OLDS — A local resident is objecting to a proposal to rezone a chunk of land opposite her home from industrial business to light industrial, which would allow the business to continue salvaging vehicles.
A public hearing on the rezoning application is slated for Aug. 23 at 1 p.m. in town council chambers.
The land in question is located at 4250 47th Avenue. Leona MacDougall lives across the railway tracks from it, at 4106 50th Ave.
“The applicant was previously approved for automotive repair and service use, but it was confirmed that the applicant would bring in and dismantle vehicles, which would be considered a salvage yard operation, which is not a use under the industrial business district (IB) designation,” a report to council earlier this year said.
A fence has been constructed and black material stretched along it to obscure the vehicles from view. That’s not enough in MacDougall’s opinion.
“I’m very unhappy about a junkyard in my town,” she said during an interview, adding that in other communities such operations are sited well away from residences.
“It’s across from me, so even though he said that he will make sure that vehicles aren’t above the fence line -- if you’re walking by, maybe they’re not above the fence line -- but from my view, from my house, I can see rows of vehicles above the fence line.”
She's also concerned about the environmental impact of the business. MacDougall said fires have already occurred and fire trucks have had to come and put them out.
In an email, Fire Chief Justin Andrew said to his knowledge, the Olds Fire Department has only been called out to that location for one fire "in recent months," but noted his records management program was down at the time of correspondence.
MacDougall says she objects not only to the fact that the business is a vehicle salvage yard but also to the fact that it’s been operating that way for many months.
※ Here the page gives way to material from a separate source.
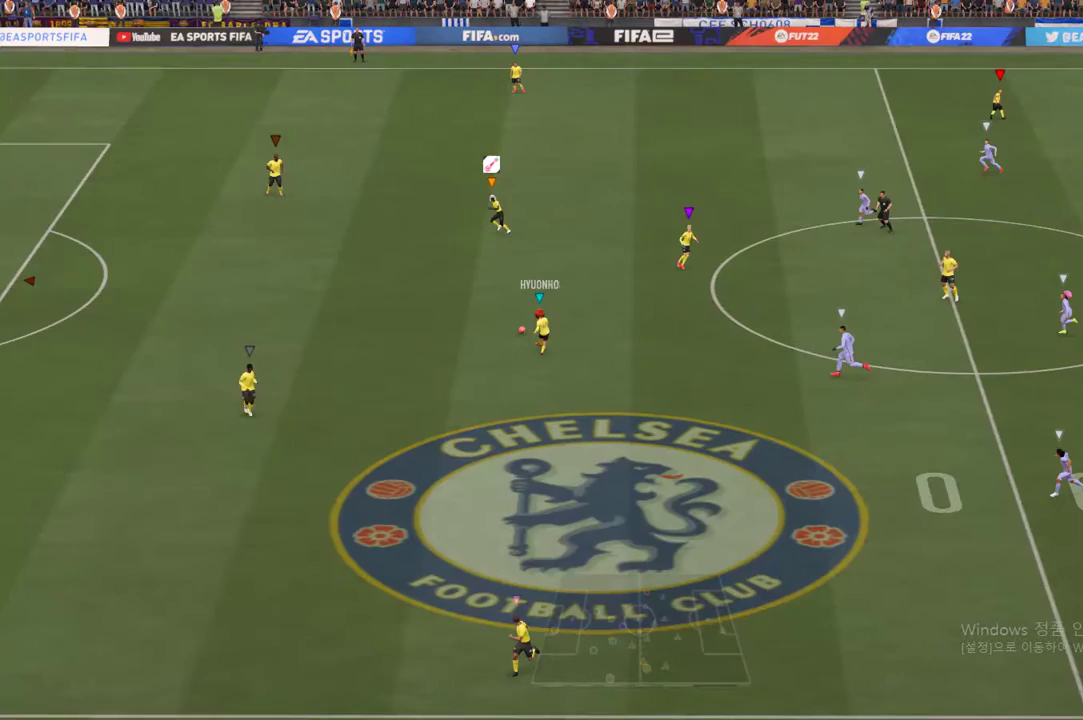
{"buttons": [], "left_stick": "left", "right_stick": "center", "events": []}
She fears the rezoning application will be approved because she thinks council will be disinclined to impede an existing business.
“This fellow has put in a lot of investment, so it’ll be approved, because he’s going to say that the amount of investment he has – he should never have been allowed to put any of it there in the first place,” she said.
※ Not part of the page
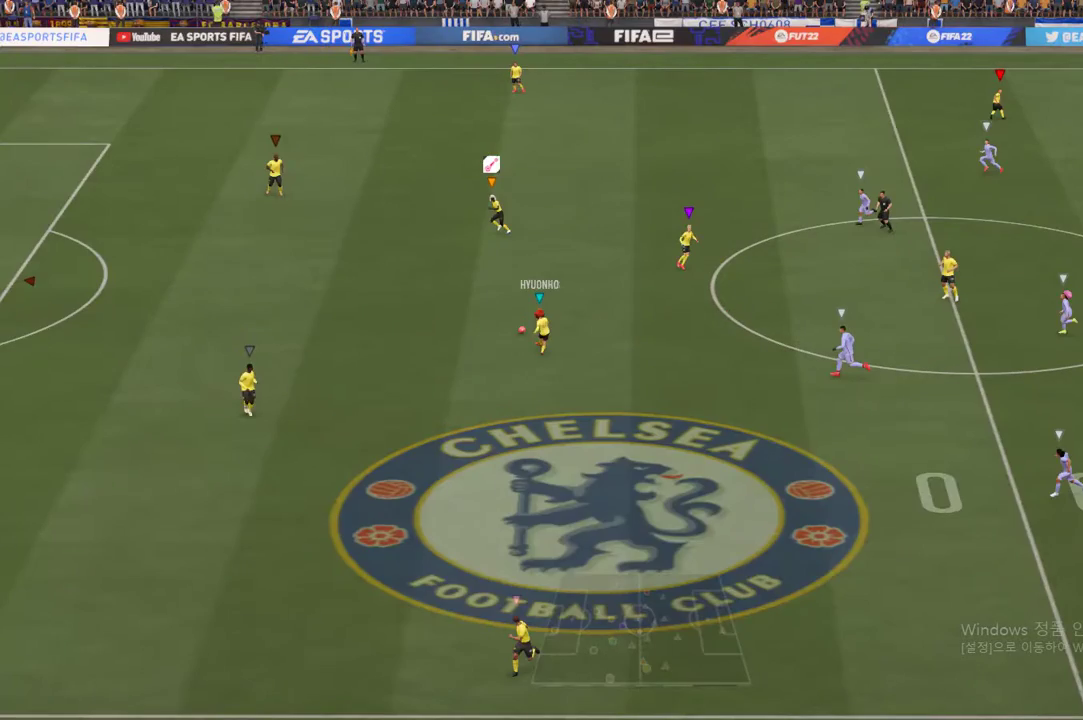
{"buttons": [], "left_stick": "left", "right_stick": "center", "events": []}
MacDougall said she registered her concerns with a town employee.
"I said, ‘I have a shop. I have a Quonset shop on my property. So you know what? I’ve decided to clean everything out and I’m going to put a bar in there. And then maybe after I think business is doing well, I’ll apply for an application to have one.
"Is that the way things work with this town? You can do what you want and then apply?
“And then because I’ve done all this investment as far as putting everything (for) this bar together, like, do you think they're going to approve me because I’ve got all this investment in it? He didn’t know how to answer (that).”
MacDougall said she plans to attend the public hearing and hopes others will do the same.
The Albertan contacted town officials for their response to MacDougall’s concerns.
In an email, acting operations director Doug Wagstaff said the town became aware that the business was not only serving as a parts store but was accepting vehicles for dismantling and recycling.
“The town worked with the owner and tenant to address what would need to occur to become compliant," Wagstaff wrote in part.
“The town believes the business did attempt to do their due diligence regarding whether this operation would be allowed in this location.
“Instead of completely shutting down the business for the duration of a lengthy land use amendment process, an agreement was made that the business could operate to a limited degree during this process.
“The number of vehicles allowed on site was capped at what was current when the salvage yard activity was discovered by the town.
“No new inventory may be brought in until other vehicles are taken away from the site, and all dismantling of vehicles must take place within the building and not in the yard.
“If the land use amendment does not pass, or if a change of use to a salvage yard is not approved, the business will not be permitted to continue operating at this location.”
The Albertan attempted to contact the business for comment but was informed by the town that the applicant is not the business, but the property owner.
“As the property owner has not been identified in any of our communications/advertising thus far, FOIP (the Freedom of Information and Protection of Privacy Act) prevents us from releasing that info prior to the hearing,” a town official wrote in an email.